Ja uopce nisam ljevicar i idu mi na kurac te etikete koje zapravo koristis za difamaciju. A te politike EU provodi a dole ti je ekonomsko objasnjenje benefita. A ovo za mjenjanje drzave sam vise mislio na cinjenicu da je puno ljudi otislo. Ako si prije imao 20 ljudi s kojima mozes otic na tekmu, sad imas 5-6. Jesam ja sad manji Hrvat i Zagrepcan od tebe?
https://www.investopedia.com/terms/l/lemons-problem.asp
Why something like ESG scores are efficient and inevitable in a free market.
Why do we have rating agencies? To understand this it helps to understand lemons.
George Akerof is most well known for being married to Janett Yellen, but despite being the second most well-known economist in his marriage, he received the Nobel prize for his paper on the market for “lemons” [http://wwwdata.unibg.it/dati/corsi/8906/37702-Akerlof%20-%20Market%20for%20lemmons.pdf ] ie used cars with questionable reliability. An unstructured market like this runs into problems when it has two features, the quality of a car is unobservable to the buyer, and the cost of supplying the car is increasing in the quality of the car.
When the buyers cannot observe the quality (read as value), they’re willing to pay the value they associate with a car of randomly drawn quality from the overall distribution. For a risk neutral buyer this is equal to the average quality (less if risk averse). This means that the seller of a higher quality car and one of a low-quality car can expect to sell at the same price. Now let's say that the costs associated with selling the highest quality cars are lower than that price, high quality sellers will exit the market, which lowers the average quality, and leads to a lower price. This then leads to more relatively high-quality sellers leaving the market, and the cycle continues, and can often lead the market to collapse.
To make things more concrete, let's say buyers are risk neutral, the quality of cars is uniformly distributed between 0 and 1, and the cost of supplying a car of quality Q is (3/4)Q (33% markups). When all cars are in the market, consumers are willing to pay 1/2 for a car of unobservable quality. Then its no longer profitable to sell a car of quality > 2/3, so these sellers exit and the average quality in the market falls to 1/3. Now consumers are only willing to play 1/3 for a car, and its no longer profitable to sell a car of quality > 4/9, so average quality falls to 2/9. If we keep iterating this process, we’ll get arbitrary close to an average quality of 0, and thus the only equilibrium is one where no cars are sold.
How do we resolve this issue? We need a way for buyers to get some information about quality. Both buyers and sellers would be on board for this type of resolution because buyers want to buy, sellers want to sell, and this isn’t possible without some kind of intervention. This explains why in the US car dealerships don’t put up much effort against things like “carfax” even though it weakens their negotiation abilities by giving the opposing party information. In financial markets rating agencies often fill this role.
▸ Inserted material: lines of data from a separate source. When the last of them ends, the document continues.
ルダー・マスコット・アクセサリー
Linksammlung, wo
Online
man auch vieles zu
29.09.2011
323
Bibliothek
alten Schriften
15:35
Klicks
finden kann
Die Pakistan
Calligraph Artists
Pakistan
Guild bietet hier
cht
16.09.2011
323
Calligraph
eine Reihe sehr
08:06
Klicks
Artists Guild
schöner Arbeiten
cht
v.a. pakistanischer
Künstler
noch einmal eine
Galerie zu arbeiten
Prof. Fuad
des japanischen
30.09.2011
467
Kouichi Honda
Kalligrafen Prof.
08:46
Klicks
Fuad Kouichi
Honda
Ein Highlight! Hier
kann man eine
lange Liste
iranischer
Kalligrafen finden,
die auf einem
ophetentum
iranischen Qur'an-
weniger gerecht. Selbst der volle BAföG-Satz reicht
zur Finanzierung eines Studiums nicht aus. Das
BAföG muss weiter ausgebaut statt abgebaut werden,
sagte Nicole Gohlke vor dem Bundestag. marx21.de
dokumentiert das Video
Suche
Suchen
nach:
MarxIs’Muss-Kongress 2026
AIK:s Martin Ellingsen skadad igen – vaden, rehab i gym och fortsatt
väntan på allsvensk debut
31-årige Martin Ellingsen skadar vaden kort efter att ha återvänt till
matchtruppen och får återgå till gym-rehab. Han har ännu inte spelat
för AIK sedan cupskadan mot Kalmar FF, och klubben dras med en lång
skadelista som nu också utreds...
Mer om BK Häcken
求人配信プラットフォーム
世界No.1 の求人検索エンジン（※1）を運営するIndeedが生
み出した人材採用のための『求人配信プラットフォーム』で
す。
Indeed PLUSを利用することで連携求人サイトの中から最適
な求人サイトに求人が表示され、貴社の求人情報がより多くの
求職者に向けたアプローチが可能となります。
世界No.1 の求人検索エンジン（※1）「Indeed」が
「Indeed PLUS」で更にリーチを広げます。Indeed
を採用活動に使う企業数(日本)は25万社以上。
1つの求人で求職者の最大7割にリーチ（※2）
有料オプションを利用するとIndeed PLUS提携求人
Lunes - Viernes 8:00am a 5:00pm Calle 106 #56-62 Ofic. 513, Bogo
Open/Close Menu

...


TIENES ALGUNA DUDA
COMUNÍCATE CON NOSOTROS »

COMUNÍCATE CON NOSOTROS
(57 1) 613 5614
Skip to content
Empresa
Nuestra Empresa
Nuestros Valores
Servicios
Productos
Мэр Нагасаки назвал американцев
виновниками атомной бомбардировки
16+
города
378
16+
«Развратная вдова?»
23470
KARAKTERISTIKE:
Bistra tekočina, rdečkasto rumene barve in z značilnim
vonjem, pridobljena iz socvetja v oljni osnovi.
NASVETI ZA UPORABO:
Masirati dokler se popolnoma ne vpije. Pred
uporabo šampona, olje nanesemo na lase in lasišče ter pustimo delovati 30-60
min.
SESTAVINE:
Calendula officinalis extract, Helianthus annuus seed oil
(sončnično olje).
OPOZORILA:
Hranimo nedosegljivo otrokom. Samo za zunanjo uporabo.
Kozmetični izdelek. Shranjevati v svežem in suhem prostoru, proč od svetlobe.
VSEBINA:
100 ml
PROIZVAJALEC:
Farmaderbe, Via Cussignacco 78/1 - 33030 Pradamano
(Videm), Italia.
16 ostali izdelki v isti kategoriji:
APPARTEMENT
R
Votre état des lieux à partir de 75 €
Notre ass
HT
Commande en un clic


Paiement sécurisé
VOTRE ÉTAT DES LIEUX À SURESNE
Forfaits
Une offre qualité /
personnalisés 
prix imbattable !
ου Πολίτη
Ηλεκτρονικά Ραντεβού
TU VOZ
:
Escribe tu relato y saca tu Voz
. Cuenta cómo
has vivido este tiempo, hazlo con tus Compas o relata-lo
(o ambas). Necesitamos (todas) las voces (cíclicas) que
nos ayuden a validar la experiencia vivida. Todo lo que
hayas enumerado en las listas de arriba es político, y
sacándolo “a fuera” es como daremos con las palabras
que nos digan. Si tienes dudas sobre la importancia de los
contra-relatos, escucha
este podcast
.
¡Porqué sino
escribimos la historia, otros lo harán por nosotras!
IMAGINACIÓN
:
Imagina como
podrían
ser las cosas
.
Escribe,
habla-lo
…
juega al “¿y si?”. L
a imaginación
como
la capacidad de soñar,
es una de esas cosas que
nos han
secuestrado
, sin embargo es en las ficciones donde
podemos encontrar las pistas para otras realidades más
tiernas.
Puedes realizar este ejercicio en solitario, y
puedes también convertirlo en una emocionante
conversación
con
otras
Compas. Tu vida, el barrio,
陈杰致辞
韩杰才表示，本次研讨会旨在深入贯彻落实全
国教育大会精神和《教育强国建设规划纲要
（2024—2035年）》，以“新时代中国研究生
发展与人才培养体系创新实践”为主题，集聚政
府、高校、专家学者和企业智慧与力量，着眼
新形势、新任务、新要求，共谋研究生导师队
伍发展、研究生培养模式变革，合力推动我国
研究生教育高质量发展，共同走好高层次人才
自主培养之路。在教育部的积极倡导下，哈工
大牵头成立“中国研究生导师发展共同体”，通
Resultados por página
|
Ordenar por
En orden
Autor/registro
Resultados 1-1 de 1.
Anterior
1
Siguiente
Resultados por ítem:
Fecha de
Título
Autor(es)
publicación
When these agencies are unbiased and accurate (rip 2008 CDOs) they work toward the benefit of the seller (a company raising capital) and the buyer (investors).
How does this relate to ESGs and climate friendliness? It’s fairly easy to argue that (all else hold constant), a company that’s more climate friendly has higher expected profit (and/or lower risk) than an identical company that is less climate friendly. One easy argument for this is that we expect a less climate friendly company to face cost increases from the direct and indirect effect of future climate regulations. Another is that the number of climate conscious consumers is increasing overtime. Either way being less climate friendly is a negative sign for future returns, and investors would like to price this in.
Since being more climate friendly is often more expensive, unless we can observe climate friendless, we are back in the lemons world.